Your assignment
For each entry, restate it word for word while omitting any image it holds.

Records for the exercise
━━━━━━━━━━━━━━━━

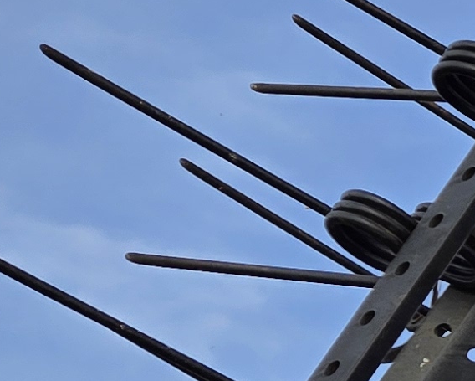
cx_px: 1379
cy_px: 495
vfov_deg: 9.6
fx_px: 2222
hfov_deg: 9.7
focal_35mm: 158
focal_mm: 5.4
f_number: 1.8
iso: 25
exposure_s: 1/1212
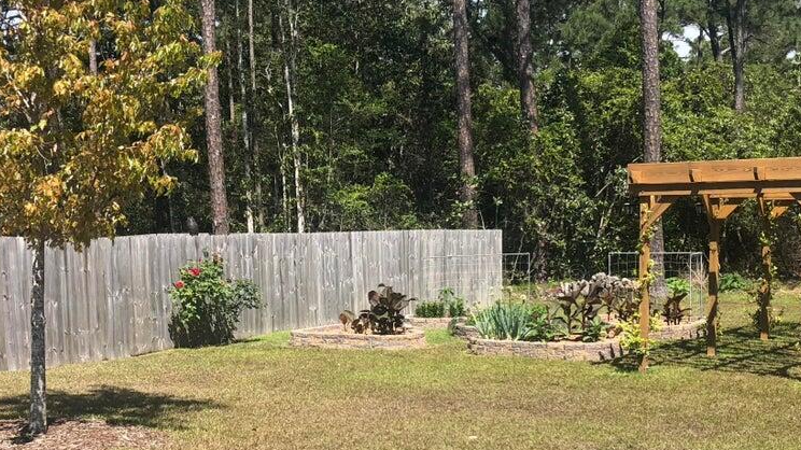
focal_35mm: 56
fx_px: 1189
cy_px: 362
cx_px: 369
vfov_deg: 21.2
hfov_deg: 37.2
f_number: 1.8
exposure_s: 1/1412
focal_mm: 3.99
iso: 20
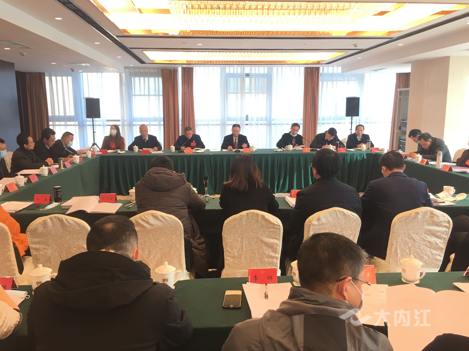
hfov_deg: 61.7
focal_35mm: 29
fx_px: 393
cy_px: 176
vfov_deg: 48.2
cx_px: 234
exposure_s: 1/33
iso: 64
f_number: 2.2
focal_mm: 4.15
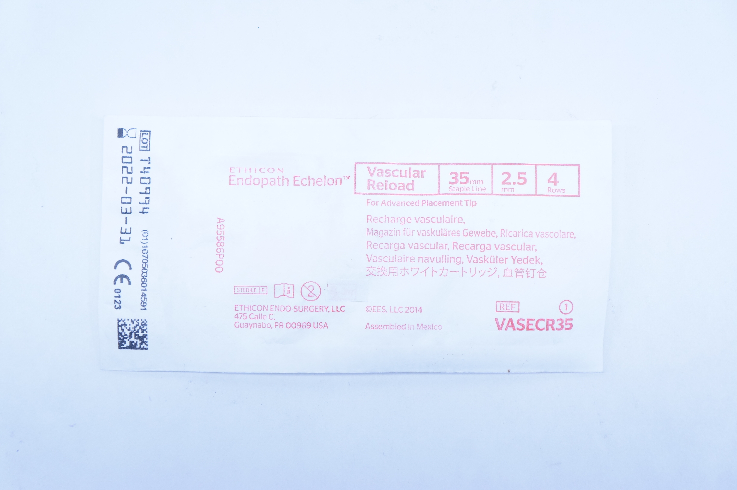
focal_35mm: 62
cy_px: 245
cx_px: 368
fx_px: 1258
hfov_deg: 32.7
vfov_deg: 22.0
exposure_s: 1/160
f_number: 5.6
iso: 800
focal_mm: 41
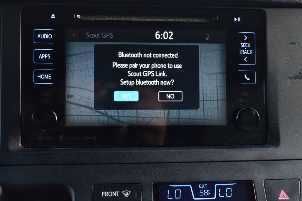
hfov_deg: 42.3
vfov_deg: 28.9
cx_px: 151
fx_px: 390
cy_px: 100
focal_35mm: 46
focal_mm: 31
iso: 400
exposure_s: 1/25
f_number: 7.1
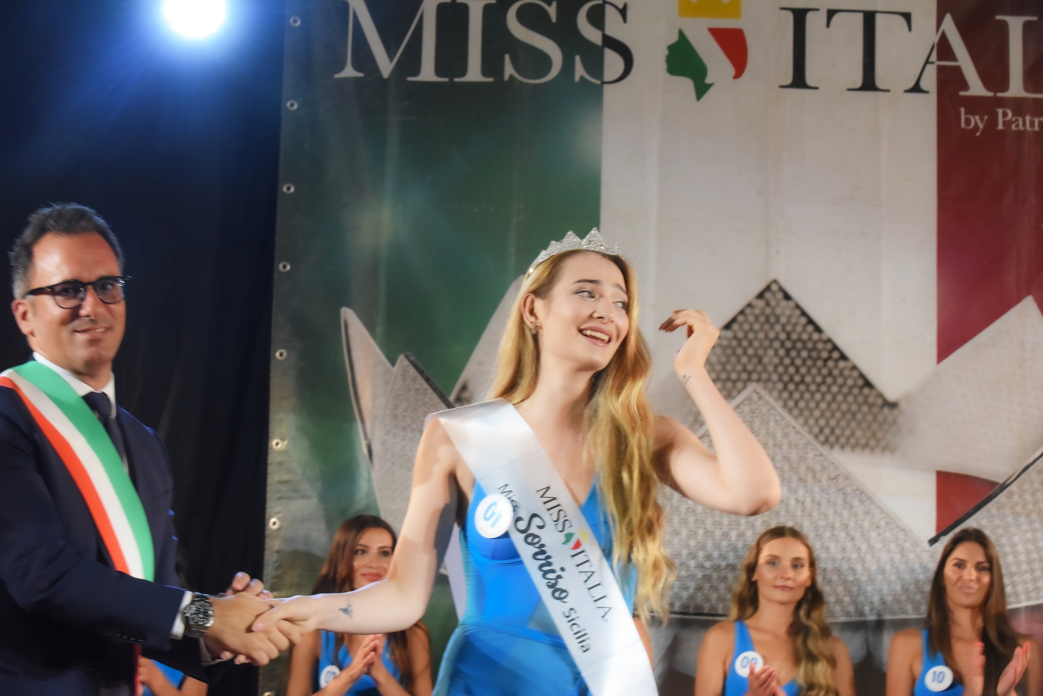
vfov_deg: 13.7
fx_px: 2898
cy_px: 348
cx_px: 522
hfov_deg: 20.4
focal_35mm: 100
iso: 4000
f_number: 9
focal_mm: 100
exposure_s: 1/100
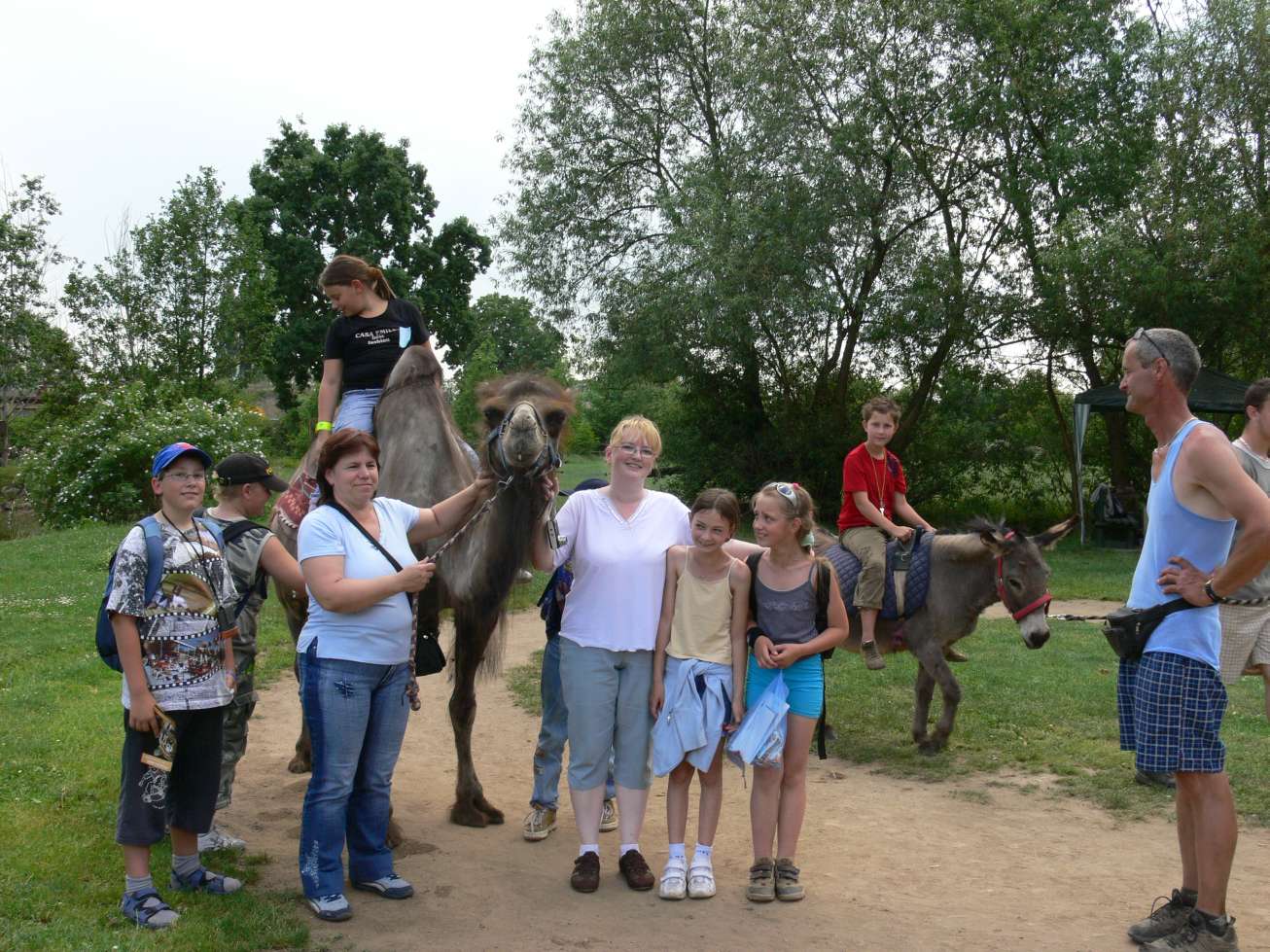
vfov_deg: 35.9
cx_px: 635
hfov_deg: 46.8
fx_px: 1467
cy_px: 476
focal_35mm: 40
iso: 100
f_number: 5.6
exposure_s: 1/125
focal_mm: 8.4
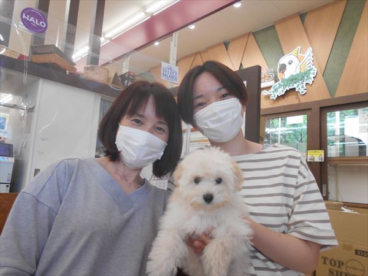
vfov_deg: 53.1
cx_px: 184
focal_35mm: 26
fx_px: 276
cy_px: 138
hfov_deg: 67.3
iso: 160
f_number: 3.2
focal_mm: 4.6
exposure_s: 1/30
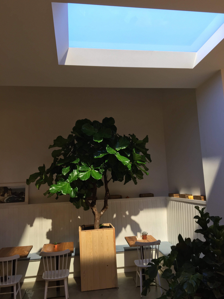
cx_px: 112
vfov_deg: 61.7
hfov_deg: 48.2
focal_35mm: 29
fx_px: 250
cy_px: 150
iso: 40
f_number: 2.2
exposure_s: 1/33
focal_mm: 4.15
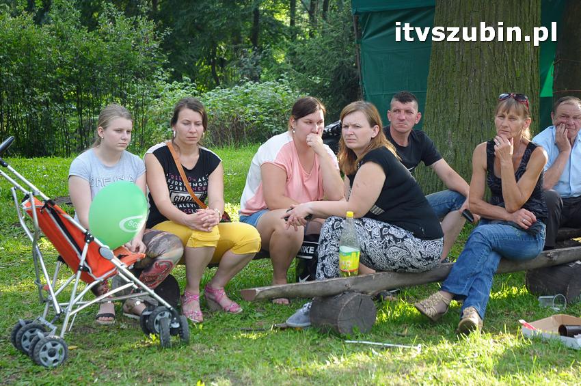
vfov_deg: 16.2
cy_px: 193
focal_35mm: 84
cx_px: 290
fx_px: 1354
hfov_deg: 24.2
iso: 640
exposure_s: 1/250
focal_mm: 56
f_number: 4.5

━━━━━━━━━━━━━━━━

Solution for this problem
cx_px: 1379
cy_px: 495
vfov_deg: 9.6
fx_px: 2222
hfov_deg: 9.7
focal_35mm: 158
focal_mm: 5.4
f_number: 1.8
iso: 25
exposure_s: 1/1212
focal_35mm: 56
fx_px: 1189
cy_px: 362
cx_px: 369
vfov_deg: 21.2
hfov_deg: 37.2
f_number: 1.8
exposure_s: 1/1412
focal_mm: 3.99
iso: 20
hfov_deg: 61.7
focal_35mm: 29
fx_px: 393
cy_px: 176
vfov_deg: 48.2
cx_px: 234
exposure_s: 1/33
iso: 64
f_number: 2.2
focal_mm: 4.15
focal_35mm: 62
cy_px: 245
cx_px: 368
fx_px: 1258
hfov_deg: 32.7
vfov_deg: 22.0
exposure_s: 1/160
f_number: 5.6
iso: 800
focal_mm: 41
hfov_deg: 42.3
vfov_deg: 28.9
cx_px: 151
fx_px: 390
cy_px: 100
focal_35mm: 46
focal_mm: 31
iso: 400
exposure_s: 1/25
f_number: 7.1
vfov_deg: 13.7
fx_px: 2898
cy_px: 348
cx_px: 522
hfov_deg: 20.4
focal_35mm: 100
iso: 4000
f_number: 9
focal_mm: 100
exposure_s: 1/100
vfov_deg: 35.9
cx_px: 635
hfov_deg: 46.8
fx_px: 1467
cy_px: 476
focal_35mm: 40
iso: 100
f_number: 5.6
exposure_s: 1/125
focal_mm: 8.4
vfov_deg: 53.1
cx_px: 184
focal_35mm: 26
fx_px: 276
cy_px: 138
hfov_deg: 67.3
iso: 160
f_number: 3.2
focal_mm: 4.6
exposure_s: 1/30
cx_px: 112
vfov_deg: 61.7
hfov_deg: 48.2
focal_35mm: 29
fx_px: 250
cy_px: 150
iso: 40
f_number: 2.2
exposure_s: 1/33
focal_mm: 4.15
vfov_deg: 16.2
cy_px: 193
focal_35mm: 84
cx_px: 290
fx_px: 1354
hfov_deg: 24.2
iso: 640
exposure_s: 1/250
focal_mm: 56
f_number: 4.5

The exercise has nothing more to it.